#### Dataset records

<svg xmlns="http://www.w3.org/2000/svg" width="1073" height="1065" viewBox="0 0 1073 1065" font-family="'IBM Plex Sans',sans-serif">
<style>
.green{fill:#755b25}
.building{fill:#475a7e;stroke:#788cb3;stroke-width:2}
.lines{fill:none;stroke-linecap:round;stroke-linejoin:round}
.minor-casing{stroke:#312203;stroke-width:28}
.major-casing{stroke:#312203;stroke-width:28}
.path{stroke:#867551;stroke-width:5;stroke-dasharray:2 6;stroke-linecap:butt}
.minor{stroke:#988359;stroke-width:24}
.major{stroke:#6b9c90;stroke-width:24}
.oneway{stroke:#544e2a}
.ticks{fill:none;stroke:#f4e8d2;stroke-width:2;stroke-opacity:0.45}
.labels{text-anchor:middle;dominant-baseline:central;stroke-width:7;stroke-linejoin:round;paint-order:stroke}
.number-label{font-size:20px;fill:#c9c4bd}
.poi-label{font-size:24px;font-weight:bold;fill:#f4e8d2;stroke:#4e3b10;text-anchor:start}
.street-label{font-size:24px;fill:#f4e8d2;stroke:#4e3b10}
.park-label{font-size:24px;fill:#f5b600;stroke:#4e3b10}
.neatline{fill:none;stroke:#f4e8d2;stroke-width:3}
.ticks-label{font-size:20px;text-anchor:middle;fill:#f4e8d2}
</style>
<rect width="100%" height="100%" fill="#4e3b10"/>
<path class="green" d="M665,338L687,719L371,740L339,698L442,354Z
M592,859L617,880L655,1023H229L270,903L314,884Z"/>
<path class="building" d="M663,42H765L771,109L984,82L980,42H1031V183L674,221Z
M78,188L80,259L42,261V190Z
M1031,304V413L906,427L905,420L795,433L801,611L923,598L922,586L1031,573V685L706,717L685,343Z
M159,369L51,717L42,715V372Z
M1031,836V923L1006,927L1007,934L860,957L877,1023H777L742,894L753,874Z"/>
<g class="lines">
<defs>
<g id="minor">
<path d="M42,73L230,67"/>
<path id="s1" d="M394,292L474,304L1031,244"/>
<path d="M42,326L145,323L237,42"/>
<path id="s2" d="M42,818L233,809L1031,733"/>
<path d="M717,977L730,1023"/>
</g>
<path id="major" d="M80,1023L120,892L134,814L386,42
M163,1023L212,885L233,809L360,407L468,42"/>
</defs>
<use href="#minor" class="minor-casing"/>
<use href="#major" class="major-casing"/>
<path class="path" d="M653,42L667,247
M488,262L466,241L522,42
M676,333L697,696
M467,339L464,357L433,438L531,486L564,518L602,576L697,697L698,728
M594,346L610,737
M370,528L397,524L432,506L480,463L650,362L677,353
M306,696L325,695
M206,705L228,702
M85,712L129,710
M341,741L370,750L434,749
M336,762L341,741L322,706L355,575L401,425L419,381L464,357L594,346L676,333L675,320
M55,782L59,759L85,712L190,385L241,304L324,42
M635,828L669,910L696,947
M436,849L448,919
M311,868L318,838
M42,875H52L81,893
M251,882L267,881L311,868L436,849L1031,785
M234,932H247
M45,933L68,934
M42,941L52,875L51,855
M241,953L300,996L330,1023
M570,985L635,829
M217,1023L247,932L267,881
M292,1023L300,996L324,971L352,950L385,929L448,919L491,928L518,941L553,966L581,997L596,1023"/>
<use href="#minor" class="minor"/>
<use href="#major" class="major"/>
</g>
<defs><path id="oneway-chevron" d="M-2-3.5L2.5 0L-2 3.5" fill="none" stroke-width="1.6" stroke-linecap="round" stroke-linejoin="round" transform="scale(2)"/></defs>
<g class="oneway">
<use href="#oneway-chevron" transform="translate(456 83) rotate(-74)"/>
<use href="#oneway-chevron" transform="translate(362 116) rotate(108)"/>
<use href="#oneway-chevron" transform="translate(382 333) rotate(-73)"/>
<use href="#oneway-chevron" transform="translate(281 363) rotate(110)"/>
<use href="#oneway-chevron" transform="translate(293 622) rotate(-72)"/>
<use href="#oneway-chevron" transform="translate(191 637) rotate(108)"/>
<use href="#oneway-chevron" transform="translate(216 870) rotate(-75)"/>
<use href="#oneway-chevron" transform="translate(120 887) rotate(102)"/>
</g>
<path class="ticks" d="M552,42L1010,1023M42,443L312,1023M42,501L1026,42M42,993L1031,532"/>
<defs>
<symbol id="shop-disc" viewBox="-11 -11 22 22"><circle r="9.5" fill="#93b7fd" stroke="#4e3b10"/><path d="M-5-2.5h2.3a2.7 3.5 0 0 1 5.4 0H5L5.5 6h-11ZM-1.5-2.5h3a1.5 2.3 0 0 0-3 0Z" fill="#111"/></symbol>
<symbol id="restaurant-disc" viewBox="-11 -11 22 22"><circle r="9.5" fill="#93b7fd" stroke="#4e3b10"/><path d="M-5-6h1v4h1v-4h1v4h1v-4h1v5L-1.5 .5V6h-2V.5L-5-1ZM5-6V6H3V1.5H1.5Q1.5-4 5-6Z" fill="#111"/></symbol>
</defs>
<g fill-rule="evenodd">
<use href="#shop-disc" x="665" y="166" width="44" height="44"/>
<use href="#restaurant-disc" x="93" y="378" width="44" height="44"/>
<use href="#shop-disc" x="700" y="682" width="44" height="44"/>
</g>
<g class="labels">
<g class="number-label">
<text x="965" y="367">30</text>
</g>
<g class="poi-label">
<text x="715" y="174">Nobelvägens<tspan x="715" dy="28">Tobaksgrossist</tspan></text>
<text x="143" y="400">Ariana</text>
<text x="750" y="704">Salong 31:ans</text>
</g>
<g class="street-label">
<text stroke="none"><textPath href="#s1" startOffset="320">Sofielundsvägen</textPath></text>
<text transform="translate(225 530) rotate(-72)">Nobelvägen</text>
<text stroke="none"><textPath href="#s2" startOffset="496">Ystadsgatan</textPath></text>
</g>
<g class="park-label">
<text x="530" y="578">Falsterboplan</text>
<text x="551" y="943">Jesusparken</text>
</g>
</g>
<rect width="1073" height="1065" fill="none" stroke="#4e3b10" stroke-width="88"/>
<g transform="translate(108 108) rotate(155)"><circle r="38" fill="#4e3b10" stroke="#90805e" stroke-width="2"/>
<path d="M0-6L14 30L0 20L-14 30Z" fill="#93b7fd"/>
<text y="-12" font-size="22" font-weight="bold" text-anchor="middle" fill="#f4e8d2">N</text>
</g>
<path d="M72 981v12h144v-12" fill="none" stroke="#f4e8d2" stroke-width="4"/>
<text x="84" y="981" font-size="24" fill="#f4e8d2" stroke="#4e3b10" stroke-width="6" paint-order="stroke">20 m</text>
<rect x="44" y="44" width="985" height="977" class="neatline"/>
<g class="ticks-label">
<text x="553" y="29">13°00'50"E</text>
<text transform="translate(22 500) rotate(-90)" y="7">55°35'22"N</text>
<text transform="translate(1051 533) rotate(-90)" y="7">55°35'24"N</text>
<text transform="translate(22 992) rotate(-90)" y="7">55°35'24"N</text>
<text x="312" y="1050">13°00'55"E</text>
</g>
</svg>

#### The task
In the lines above, find each one with "labels" and list it.

#### Output for this task
.labels{text-anchor:middle;dominant-baseline:central;stroke-width:7;stroke-linejoin:round;paint-order:stroke}
<g class="labels">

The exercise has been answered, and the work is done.